Allsop's latest commercial auction generated £60 million from the sale of 70 lots, achieving a success rate of 88%. The results point to steady demand, with both retail assets and regional properties attracting consistent interest.
The largest transaction came from a supermarket investment in Lymington, where a town centre Tesco let sold for £2.59 million, reflecting a 7.6% net initial yield. Across the catalogue, 23 properties exceeded £1 million, while the average lot size reached £857,000.
Retail stock accounted for the majority of activity, making up:
- 67% of lots sold
- 63% of total value
Regional assets also contributed significantly. Properties outside London and the South East raised £27.9 million from 39 lots, indicating continued appetite beyond core markets.
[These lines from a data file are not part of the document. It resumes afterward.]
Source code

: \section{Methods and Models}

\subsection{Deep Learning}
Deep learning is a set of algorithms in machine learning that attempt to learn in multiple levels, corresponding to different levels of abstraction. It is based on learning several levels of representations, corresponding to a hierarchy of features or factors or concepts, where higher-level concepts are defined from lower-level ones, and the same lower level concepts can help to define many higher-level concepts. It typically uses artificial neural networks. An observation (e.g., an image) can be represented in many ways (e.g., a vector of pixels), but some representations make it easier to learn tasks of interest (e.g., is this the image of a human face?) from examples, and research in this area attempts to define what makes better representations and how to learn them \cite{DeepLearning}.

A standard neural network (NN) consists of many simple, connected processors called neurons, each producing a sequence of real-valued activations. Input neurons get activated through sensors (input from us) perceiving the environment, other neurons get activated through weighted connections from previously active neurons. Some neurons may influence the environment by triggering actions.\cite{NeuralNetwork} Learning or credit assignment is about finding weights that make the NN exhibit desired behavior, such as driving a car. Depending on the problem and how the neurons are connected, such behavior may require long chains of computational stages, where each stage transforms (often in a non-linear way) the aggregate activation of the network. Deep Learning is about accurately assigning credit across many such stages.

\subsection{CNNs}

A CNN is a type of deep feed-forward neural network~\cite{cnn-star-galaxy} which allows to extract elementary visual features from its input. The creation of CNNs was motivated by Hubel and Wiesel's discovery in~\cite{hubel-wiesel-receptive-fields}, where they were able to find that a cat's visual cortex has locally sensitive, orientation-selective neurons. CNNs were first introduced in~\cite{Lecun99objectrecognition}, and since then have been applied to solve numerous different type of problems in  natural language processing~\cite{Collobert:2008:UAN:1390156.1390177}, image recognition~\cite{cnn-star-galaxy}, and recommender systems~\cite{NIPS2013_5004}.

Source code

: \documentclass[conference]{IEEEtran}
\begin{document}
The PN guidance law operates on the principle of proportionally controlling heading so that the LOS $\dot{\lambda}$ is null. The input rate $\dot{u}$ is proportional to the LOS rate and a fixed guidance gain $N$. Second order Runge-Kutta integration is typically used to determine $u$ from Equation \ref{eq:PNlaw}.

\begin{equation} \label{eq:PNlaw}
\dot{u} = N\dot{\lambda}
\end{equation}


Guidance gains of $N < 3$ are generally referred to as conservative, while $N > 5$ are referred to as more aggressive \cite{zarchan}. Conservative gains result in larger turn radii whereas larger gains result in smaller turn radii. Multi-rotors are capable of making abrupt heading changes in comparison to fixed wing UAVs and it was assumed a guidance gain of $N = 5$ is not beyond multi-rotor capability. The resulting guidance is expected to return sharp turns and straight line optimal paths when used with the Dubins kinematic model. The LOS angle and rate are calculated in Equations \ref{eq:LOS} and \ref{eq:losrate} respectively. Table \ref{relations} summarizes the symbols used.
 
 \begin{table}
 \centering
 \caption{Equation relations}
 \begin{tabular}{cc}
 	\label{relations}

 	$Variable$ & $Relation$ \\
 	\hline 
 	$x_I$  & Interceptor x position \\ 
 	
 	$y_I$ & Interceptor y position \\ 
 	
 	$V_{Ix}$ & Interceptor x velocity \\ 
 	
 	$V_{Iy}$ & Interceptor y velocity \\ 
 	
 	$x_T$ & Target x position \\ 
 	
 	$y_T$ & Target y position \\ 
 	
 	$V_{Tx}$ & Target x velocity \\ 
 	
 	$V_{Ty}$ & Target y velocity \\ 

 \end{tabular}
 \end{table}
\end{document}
Buyer activity remained consistent with previous auctions, with a large proportion of participants returning to the market. Data from the sale shows:
- 80% of respondents had previously purchased at auction
- 71% completed transactions using cash
- 92% said they would consider buying again at auction
This repeat participation suggests ongoing confidence among investors, particularly those familiar with the auction process.
Notable lots
Several assets drew strong bids across different sectors and locations:
- Bute Street, London SW7, six shops with three-bedroom maisonettes above, sold for £11 million
- Lot 8 in Pershore, let to Busy Bees Nurseries until 2039 with RPI-linked reviews, sold for £1.235 million at a 6.9% NIY
- Lot 10 in Exeter, a Tesco Express with parking and a lease running to 2039 at £66,500 per year with RPI-linked reviews, sold for £1.31 million at a 4.8% NIY
- Lot 13 in London N4, let to Post Office Ltd until 2068 with a mutual break option in 2035, sold for £1.385 million at a 4.4% NIY
These results reflect a mix of long-income investments and retail-led opportunities, many supported by index-linked rental agreements.
"Despite recent unease in financial markets, the positive sentiment we witnessed in February continued through to our March sale, with strong prices achieved across a wide range of assets," said Mark Gower, commercial managing partner at Allsop.
"Cash buyers remain highly active and are prepared to bid competitively when they see value. However, realistic pricing has never been more important. These results mark a strong start to 2026 and bode well for our May auction."
He added that pricing discipline remains central to maintaining momentum, particularly as investors weigh broader economic conditions against income security and yield.